Liputan6.com, Jakarta - Sejak awal 2025, Bank Indonesia (BI) sudah memangkas suku bunga acuan empat kali hingga ke level 5%. Namun, penurunan ini belum serta-merta diikuti oleh industri perbankan dalam bentuk turunnya bunga kredit.
Chief Economist Permata Bank, Josua Pardede, menilai terdapat beberapa alasan utama yang membuat transmisi kebijakan moneter ini berjalan lambat.
Pertama, faktor biaya dana (cost of fund). Meskipun BI sudah menurunkan suku bunga acuan, suku bunga simpanan masyarakat terutama deposito tidak serta-merta ikut turun dengan cepat.
"Bank harus tetap menjaga daya tarik simpanan agar likuiditasnya stabil," ujar Josua kepada Liputan6.com, Jumat (22/8/2025).
Apalagi di tengah persaingan ketat dengan instrumen pasar uang BI maupun obligasi pemerintah, bank harus menawarkan imbal hasil cukup kompetitif untuk mempertahankan dana pihak ketiga. Menurut Josua, jika bunga simpanan belum turun signifikan, otomatis ruang bank untuk menurunkan bunga kredit pun terbatas.
Kedua, permintaan kredit yang belum pulih sepenuhnya.
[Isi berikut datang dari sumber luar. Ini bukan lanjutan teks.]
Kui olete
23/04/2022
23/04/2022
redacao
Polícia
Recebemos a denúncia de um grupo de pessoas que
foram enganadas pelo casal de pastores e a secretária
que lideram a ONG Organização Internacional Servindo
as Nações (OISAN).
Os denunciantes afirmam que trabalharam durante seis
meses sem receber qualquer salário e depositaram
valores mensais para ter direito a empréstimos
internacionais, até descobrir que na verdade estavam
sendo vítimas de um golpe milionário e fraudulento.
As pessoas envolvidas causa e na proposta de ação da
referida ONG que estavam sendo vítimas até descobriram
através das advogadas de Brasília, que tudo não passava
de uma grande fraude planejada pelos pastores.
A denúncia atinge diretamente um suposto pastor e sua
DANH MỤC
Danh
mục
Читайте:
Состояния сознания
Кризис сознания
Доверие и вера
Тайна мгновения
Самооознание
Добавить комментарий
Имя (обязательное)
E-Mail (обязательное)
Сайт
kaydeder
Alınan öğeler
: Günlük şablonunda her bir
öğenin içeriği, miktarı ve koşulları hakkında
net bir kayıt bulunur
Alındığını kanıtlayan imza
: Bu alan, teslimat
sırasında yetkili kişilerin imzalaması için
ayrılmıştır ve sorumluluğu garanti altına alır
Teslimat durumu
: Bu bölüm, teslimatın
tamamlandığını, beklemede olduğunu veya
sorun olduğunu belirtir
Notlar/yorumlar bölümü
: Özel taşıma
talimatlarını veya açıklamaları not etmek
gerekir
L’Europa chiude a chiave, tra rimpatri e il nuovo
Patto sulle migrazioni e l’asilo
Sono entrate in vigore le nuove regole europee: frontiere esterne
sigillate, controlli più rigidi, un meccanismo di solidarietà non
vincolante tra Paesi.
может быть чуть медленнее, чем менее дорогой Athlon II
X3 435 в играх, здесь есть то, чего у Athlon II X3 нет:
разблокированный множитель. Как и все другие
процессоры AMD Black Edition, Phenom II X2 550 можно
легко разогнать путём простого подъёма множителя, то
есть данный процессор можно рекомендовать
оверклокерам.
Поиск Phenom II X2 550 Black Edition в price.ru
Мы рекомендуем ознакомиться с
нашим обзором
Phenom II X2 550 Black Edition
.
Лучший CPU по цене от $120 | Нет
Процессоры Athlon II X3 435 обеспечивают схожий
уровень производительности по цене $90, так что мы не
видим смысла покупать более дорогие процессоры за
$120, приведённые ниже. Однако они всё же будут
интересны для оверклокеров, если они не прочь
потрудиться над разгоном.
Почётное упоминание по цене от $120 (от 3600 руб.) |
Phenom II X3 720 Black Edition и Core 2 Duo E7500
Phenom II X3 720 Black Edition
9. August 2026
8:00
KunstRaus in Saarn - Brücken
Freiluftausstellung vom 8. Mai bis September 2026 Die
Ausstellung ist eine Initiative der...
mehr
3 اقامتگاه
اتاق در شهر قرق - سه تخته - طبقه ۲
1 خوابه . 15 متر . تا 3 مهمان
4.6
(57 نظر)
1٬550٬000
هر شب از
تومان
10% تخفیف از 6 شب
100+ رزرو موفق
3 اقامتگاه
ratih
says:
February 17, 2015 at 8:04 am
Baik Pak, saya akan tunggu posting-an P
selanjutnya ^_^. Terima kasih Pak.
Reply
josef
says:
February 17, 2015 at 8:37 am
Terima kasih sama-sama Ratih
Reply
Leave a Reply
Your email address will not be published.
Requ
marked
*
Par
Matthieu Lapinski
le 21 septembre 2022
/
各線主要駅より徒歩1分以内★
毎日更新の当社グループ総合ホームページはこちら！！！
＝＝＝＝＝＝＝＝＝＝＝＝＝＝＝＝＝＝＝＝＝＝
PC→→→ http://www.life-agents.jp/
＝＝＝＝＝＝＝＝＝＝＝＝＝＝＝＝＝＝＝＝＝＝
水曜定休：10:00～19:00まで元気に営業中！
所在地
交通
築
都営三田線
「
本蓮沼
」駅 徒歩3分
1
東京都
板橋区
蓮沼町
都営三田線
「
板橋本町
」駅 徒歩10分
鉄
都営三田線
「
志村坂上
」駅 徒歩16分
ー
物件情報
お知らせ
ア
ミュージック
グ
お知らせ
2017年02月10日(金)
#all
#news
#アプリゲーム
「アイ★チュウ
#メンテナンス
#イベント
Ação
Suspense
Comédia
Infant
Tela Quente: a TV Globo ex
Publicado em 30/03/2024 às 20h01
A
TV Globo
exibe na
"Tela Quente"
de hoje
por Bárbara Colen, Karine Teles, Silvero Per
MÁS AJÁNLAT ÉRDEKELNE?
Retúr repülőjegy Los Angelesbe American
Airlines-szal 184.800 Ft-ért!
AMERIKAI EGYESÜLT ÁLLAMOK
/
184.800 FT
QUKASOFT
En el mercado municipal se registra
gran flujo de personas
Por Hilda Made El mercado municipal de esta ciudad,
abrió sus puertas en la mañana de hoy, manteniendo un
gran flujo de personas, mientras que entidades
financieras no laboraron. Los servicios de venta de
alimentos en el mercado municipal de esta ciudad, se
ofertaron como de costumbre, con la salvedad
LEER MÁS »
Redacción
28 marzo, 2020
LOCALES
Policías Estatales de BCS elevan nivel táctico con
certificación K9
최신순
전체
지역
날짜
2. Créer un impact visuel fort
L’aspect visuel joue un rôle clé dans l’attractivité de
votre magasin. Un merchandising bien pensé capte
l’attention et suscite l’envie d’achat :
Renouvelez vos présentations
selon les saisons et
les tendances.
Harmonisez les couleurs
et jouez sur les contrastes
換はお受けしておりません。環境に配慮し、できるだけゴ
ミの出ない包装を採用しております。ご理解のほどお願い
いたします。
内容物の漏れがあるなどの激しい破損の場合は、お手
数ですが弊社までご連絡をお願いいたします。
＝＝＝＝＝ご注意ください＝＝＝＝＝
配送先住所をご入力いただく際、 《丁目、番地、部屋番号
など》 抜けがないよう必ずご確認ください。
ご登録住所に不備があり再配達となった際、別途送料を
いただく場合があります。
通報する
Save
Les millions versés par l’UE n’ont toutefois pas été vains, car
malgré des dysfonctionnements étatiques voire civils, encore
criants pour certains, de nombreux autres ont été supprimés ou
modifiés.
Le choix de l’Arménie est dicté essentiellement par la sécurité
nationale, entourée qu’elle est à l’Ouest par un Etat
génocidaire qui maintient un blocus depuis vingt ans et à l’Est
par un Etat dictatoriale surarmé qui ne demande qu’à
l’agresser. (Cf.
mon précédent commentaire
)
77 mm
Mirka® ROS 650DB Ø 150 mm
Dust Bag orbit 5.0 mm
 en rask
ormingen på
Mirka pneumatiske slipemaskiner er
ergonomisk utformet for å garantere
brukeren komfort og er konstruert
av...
Data menunjukkan pertumbuhan kredit per Juli 2025 hanya sekitar 7% yoy, di bawah target BI 8 % hingga 11%.
Kredit Modal Kerja
"Dunia usaha cenderung masih hati-hati, bahkan banyak korporasi memilih menggunakan dana internal ketimbang berutang ke bank," ujarnya.
Di sisi lain, kredit modal kerja dan konsumsi tumbuh rendah, sementara kredit investasi lebih tinggi karena proyek belanja modal, namun itu pun terbatas pada sektor tertentu. Dengan permintaan yang lemah, bank tidak punya urgensi besar untuk menurunkan bunga secara agresif demi menarik debitur.
Faktor Lainnya
Selanjutnya, Josua menyampaikan, faktor ketiga adalah faktor risiko ekonomi. Meskipun ekonomi nasional tumbuh di atas 5%, perbankan menilai risiko ke depan tetap besar.
Pola Historis Transmisi Suku Bunga di Indonesia
Dari global, perang tarif AS, gejolak geopolitik, dan arah kebijakan The Fed bisa memicu volatilitas rupiah. Sementara dari domestik, daya beli kelas menengah bawah masih lemah, sehingga risiko kredit macet di segmen UMKM dan konsumen tetap diperhitungkan.
"Kondisi ini mendorong bank bersikap konservatif yakni lebih baik menjaga margin bunga (NIM) dan kualitas aset daripada agresif menurunkan bunga kredit," ujarnya.
Keempat, pola historis transmisi bunga di Indonesia memang lambat. Ketika BI menaikkan bunga pada 2022–2023, bank hanya menaikkan bunga kredit sekitar 30 bps, jauh lebih kecil dari kenaikan BI Rate 225 bps.
"Artinya, bank cenderung menyerap sebagian beban saat suku bunga naik, sehingga ketika suku bunga turun, penyesuaian juga dilakukan bertahap agar keseimbangan margin tetap terjaga," ujarnya.
Ada Pertimbangan Struktural
Dengan demikian, dapat disimpulkan lambatnya penurunan bunga kredit perbankan saat ini bukan berarti bank tidak merespon penurunan suku bunga kebijakan BI.
Melainkan, ada pertimbangan struktural yakni menjaga likuiditas, mengantisipasi risiko global-domestik, serta memastikan kesehatan neraca keuangan.
"Ke depan, tekanan untuk menurunkan bunga kredit memang akan semakin besar seiring dorongan BI dan pemerintah, ditambah perlambatan pertumbuhan kredit yang makin tajam. Namun penurunannya kemungkinan tetap berlangsung bertahap, bukan drastis, mengikuti dinamika ekonomi dan stabilitas pasar," pungkasnya.